A política americana mostra à evidência a solidariedade e as contradições entre globalistas e nacionalistas. A política chinesa parece ser muito mais consistente: são os vencedores da globalização e, juntamente com a Índia, os grandes contributos (a somar aos ocidentais) para que o Antropoceno seja em breve uma realidade. 

A ideia de o império ser a financiarização é uma das armadilhas em que as esquerdas oficiais, profissionalizadas, leninistas, orientadas pelas ciências sociais, se embrulharam. Mas o império é outra coisa.

Como Alberto Matos reconhece, e isso é melhor do que o instinto de Mário Tomé, o império tem por actores vários estados, incluindo o russo e o chinês. Todos os opositores a tais centros de decisão imperial – concorrentes e aliados, ao mesmo tempo – lutam (desorganizadamente) contra o mesmo império. Tal império, se for definido como financiarização, deixado a si próprio auto-destrói-se (como o capitalismo). Olhar para ele a destruir-se sem ter ideia do que fazer de diferente, a não ser procurar novas condições para voltar a fazer crescer a economia, voltar ao normal, voltar ao estado social, deixar de comer carne e de andar de avião, e outras perspectivas saudosistas e mistificadores, foi e continua a ser o calcanhar de Aquiles das políticas anti-imperialistas. A profissionalização das sociedades modernas e a omissão do reconhecimento da reprodução em modernidade das sociedades de ordens (estratos sociais com diferentes estatutos jurídicos) são elementos das redes que nos mantém vítimas-cúmplices do império, isto é, daquilo que une as belicosas elites de qualquer dos lados da guerra. Prova disso é o campismo, a escolha do lado da guerra em que apostar que divide as famílias, as organizações, os partidos, as sociedades.

**Lista de atividades:**
[a] No texto sobre o império, que dois estados são apontados como actores do império?
[b] Prossiga o texto sobre o império a partir da última frase.

**Dados fornecidos:**
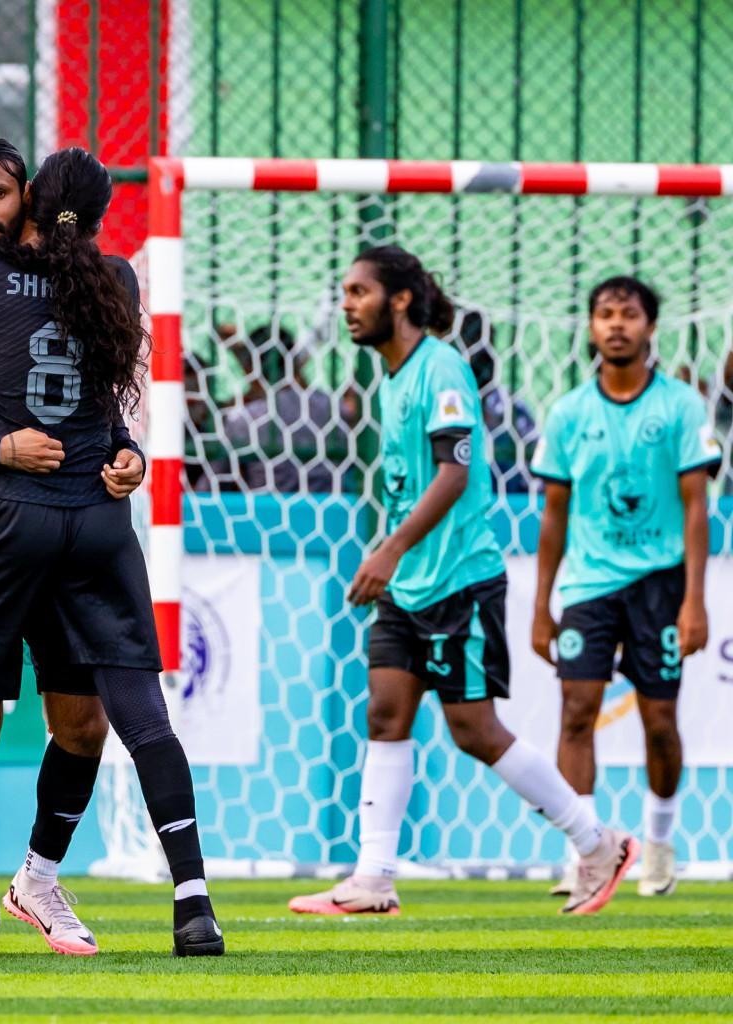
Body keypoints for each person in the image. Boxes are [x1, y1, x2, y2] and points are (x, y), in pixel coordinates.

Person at [0, 146, 224, 958]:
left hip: (44, 518)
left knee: (82, 719)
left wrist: (125, 447)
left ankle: (31, 880)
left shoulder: (0, 275)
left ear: (27, 198)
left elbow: (97, 406)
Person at [287, 246, 637, 918]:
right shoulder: (390, 381)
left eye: (359, 291)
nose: (347, 305)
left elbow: (455, 473)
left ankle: (599, 843)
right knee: (385, 714)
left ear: (398, 300)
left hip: (459, 582)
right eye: (344, 292)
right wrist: (395, 560)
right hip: (408, 584)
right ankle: (372, 878)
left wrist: (388, 550)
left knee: (474, 729)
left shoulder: (440, 367)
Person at [530, 276, 719, 900]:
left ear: (649, 328)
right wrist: (541, 605)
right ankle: (585, 850)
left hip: (659, 584)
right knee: (576, 713)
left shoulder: (681, 407)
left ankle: (659, 843)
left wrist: (696, 598)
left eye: (629, 315)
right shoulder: (568, 413)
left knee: (658, 719)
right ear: (590, 328)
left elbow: (697, 507)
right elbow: (553, 513)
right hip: (588, 585)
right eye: (605, 314)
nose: (617, 324)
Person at [216, 323, 352, 493]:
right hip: (335, 511)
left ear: (251, 368)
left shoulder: (245, 419)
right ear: (294, 359)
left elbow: (215, 482)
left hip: (264, 514)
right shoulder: (335, 408)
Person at [453, 309, 539, 494]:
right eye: (468, 341)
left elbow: (537, 468)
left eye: (485, 342)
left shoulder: (512, 407)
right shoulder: (443, 399)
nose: (478, 353)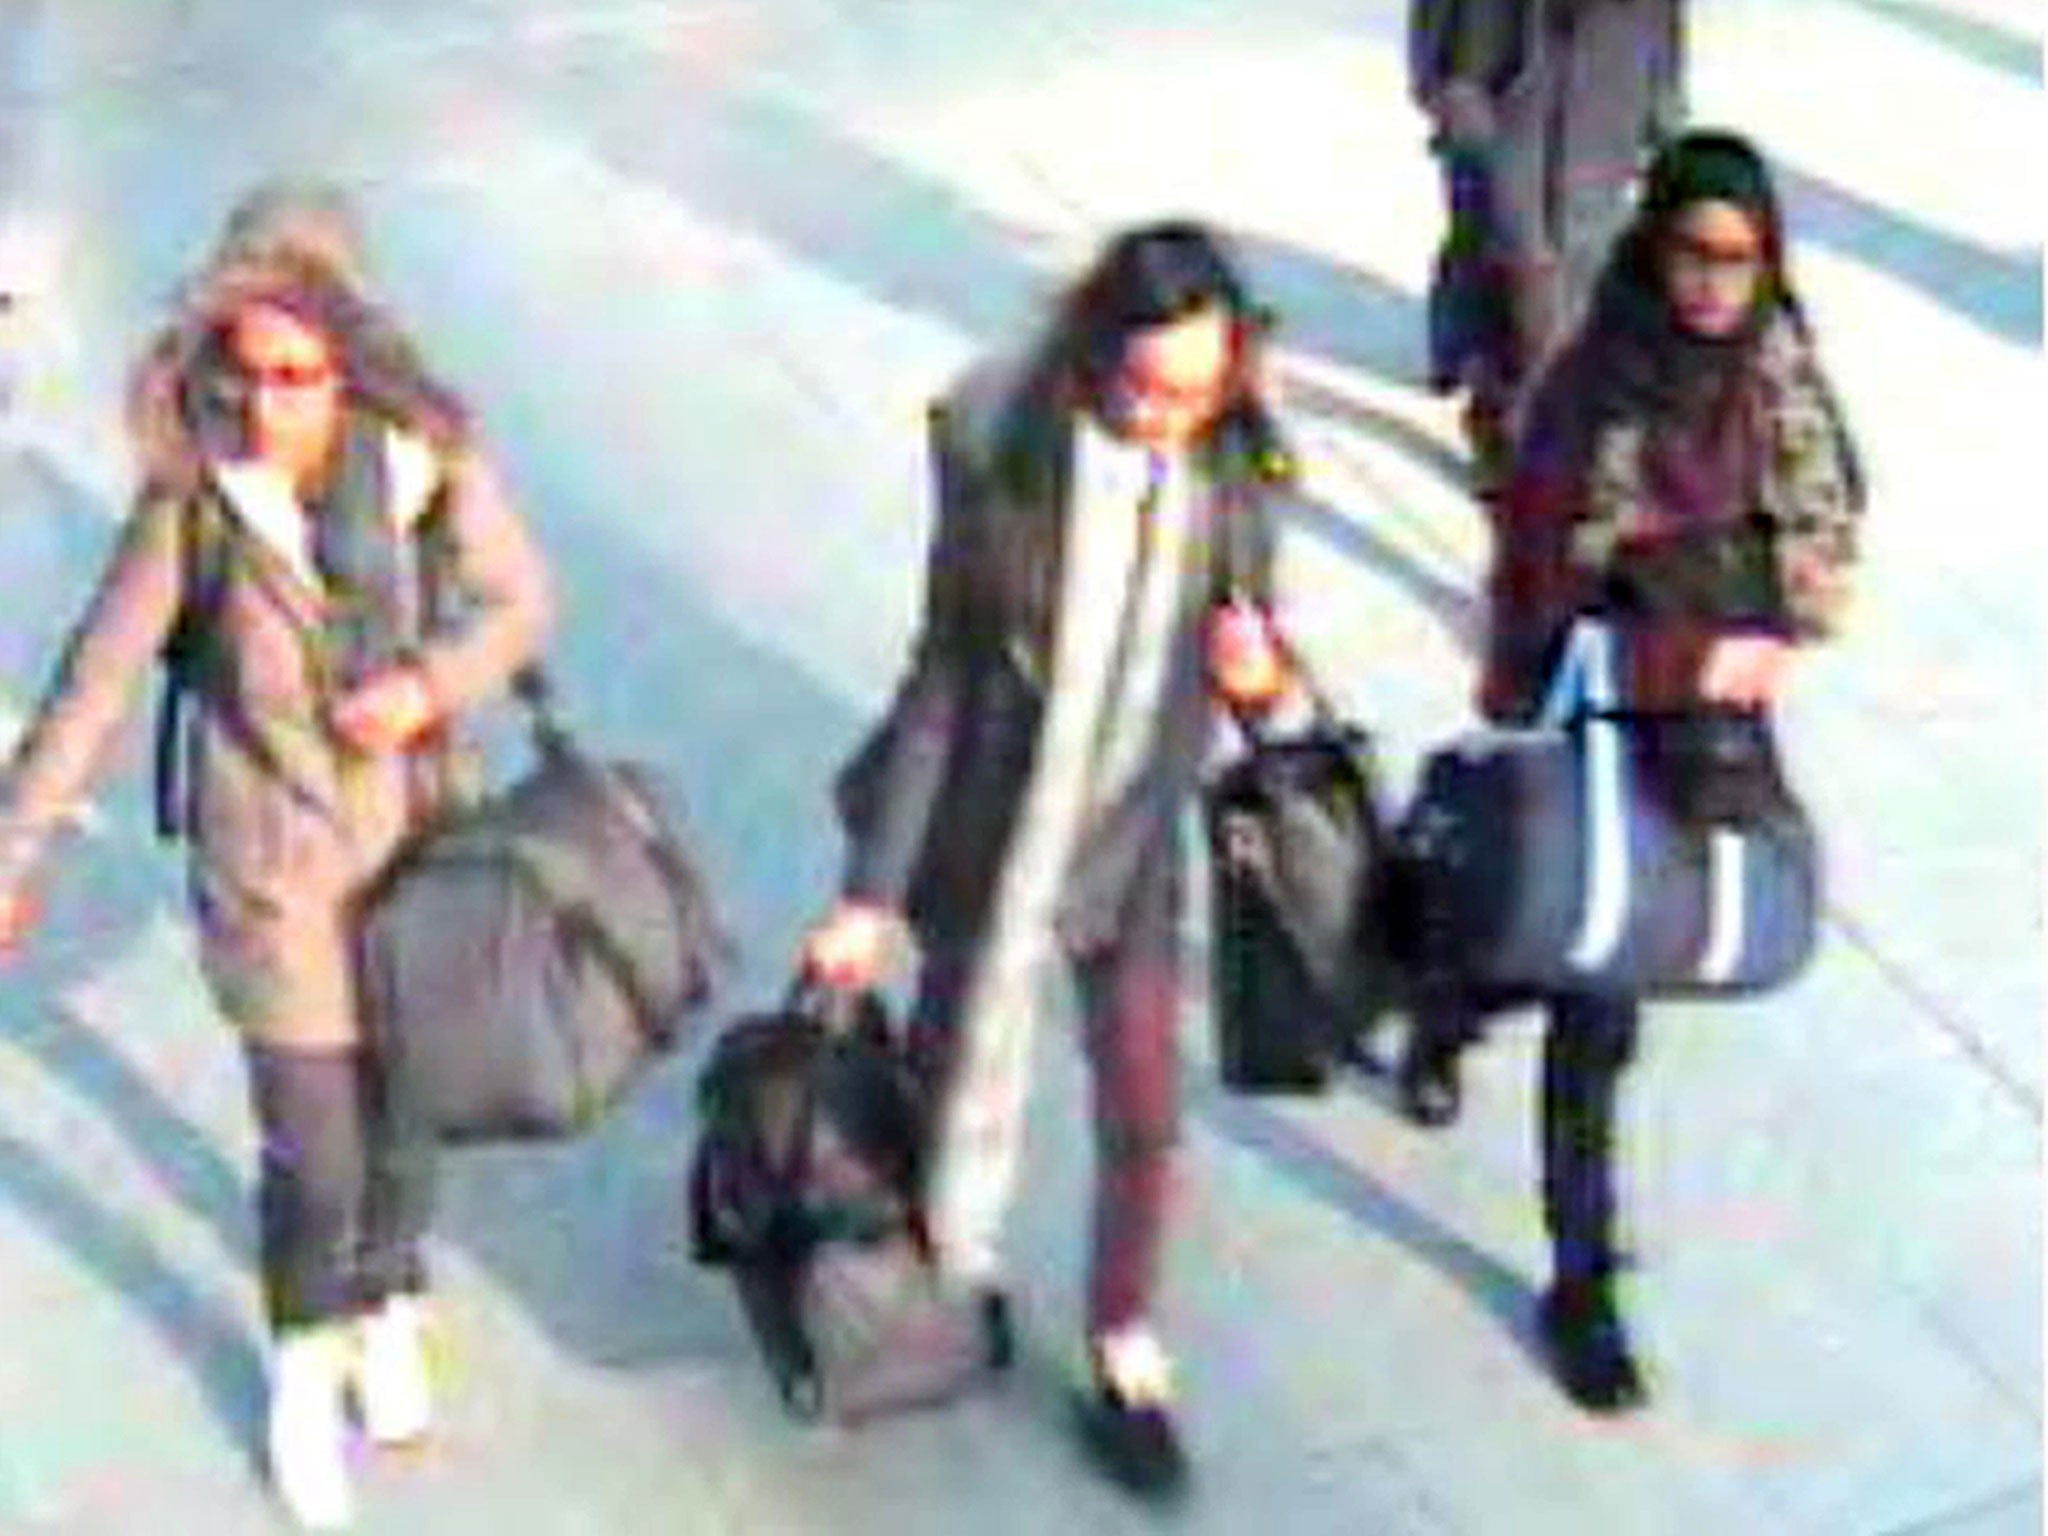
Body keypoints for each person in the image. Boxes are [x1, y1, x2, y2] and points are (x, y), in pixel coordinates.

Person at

**Respostas:**
[a] O russo e o chinês.

[b]
O império é um modo de organização de relações interpessoais que escalou, por milénios, até às aristocracias medievais europeias. Os Descobrimentos instalaram uma missão imperial (expansão da Fé e do Império) que ainda hoje orienta as elites ocidentais e mundiais para explorarem a Terra e os seus recursos, incluindo os seus recursos humanos (escravos, assalariados, profissionais, empreendedores das plataformas). O capitalismo – e a banca – são instrumentos do espírito imperial: surgiram em forma de sistema por interesse das elites imperiais modernas que os controlam, ora para os promover ora para os destruir, em função dos interesses de classe que são os seus: acumular riqueza como um vício.

O espírito imperial vingou primeiro nas cortes aristocráticas europeias e, por erro de cálculo dos ideólogos anti-capitalistas, penetrou nas classes trabalhadores através do orgulho do trabalhador por servir a missão imperial de exploração da Terra e da sua própria força de trabalho. O espírito imperial está hoje generalizado. É incutido nas escolas, com a colaboração das famílias e irreconhecível como artificio estranho e diabólico que nos põe a trabalhar para os nossos donos, a quem idolatramos, mesmo quando os maldizemos.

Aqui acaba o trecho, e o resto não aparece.